9. The sodium-ion start-stop battery low-temperature recharge strategy distribution system according to claim 8, characterized in that, The cloud management platform also includes a temperature window or regional temperature zone determination module and an adaptation verification module; The temperature window or regional temperature zone determination module outputs the temperature window or regional temperature zone determination result based on the recharge condition parameter set and transmits it to the strategy generation module. The adaptation verification module receives the recharge condition parameter set and the strategy parameter set and outputs the adaptation verification result. The adaptation verification result is transmitted to the strategy generation module to trigger the selection of the conservative strategy template and the regeneration of the strategy package.

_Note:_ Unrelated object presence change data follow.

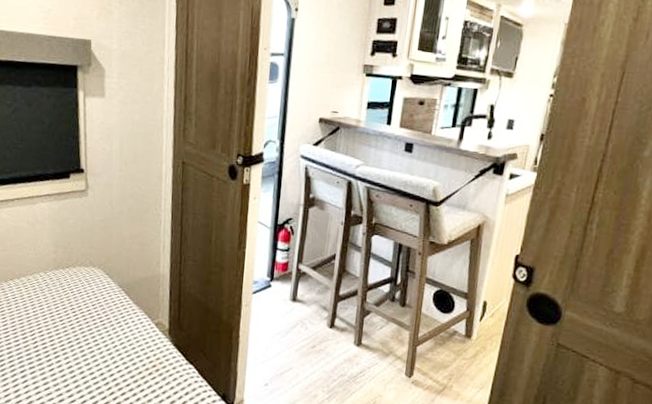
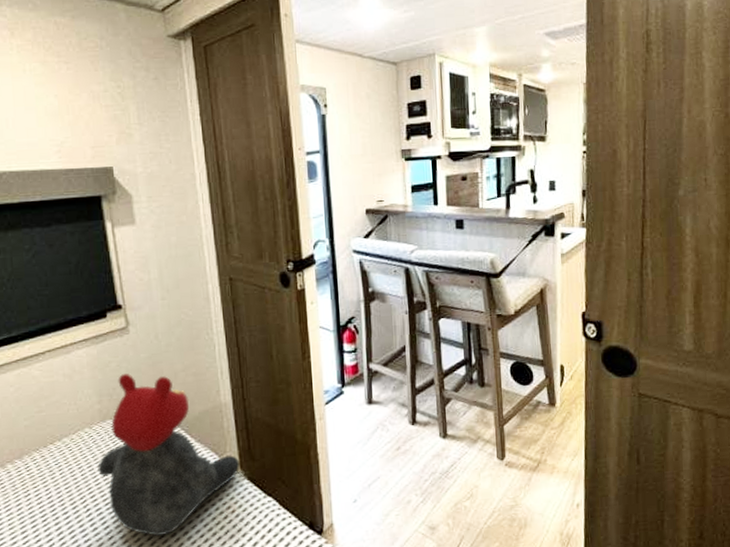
teddy bear: none [47,231,169,378] -> present [97,374,240,537]

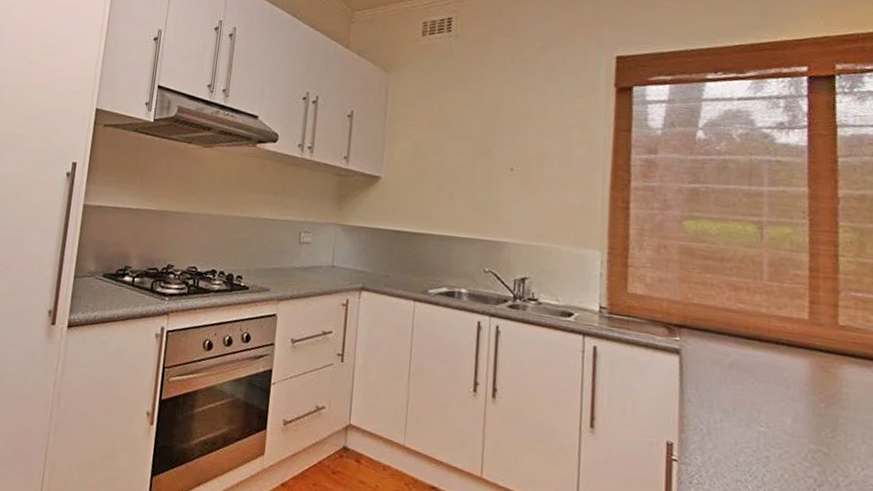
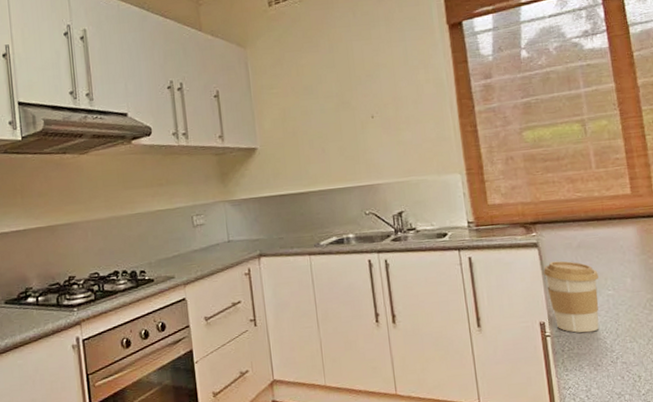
coffee cup: none [681,375,750,471] -> present [543,261,599,333]

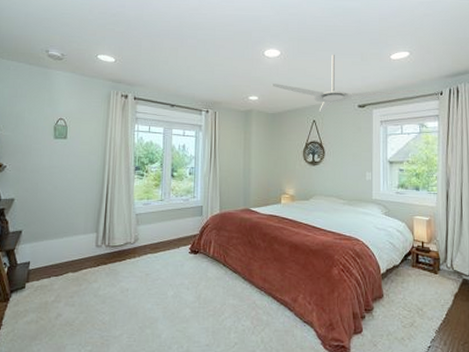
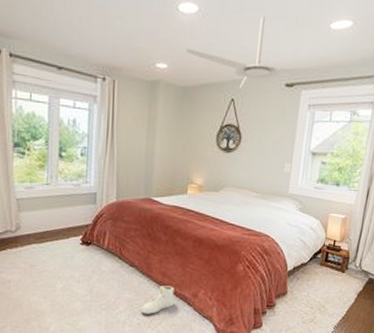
sneaker: none [245,291,275,320] -> present [141,286,175,314]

10. The sodium-ion start-stop battery low-temperature recharge strategy distribution system according to claim 8, characterized in that, The vehicle-mounted terminal also includes a strategy package verification unit and an offline fallback unit; The policy package verification unit verifies the version identifier and integrity verification information of the policy package and outputs the policy package verification result. The offline fallback unit receives communication failure signals, version mismatch signals, and inconsistency signals for applicable working conditions, and outputs a fallback control signal to the recharge control module when the preset fallback conditions are met.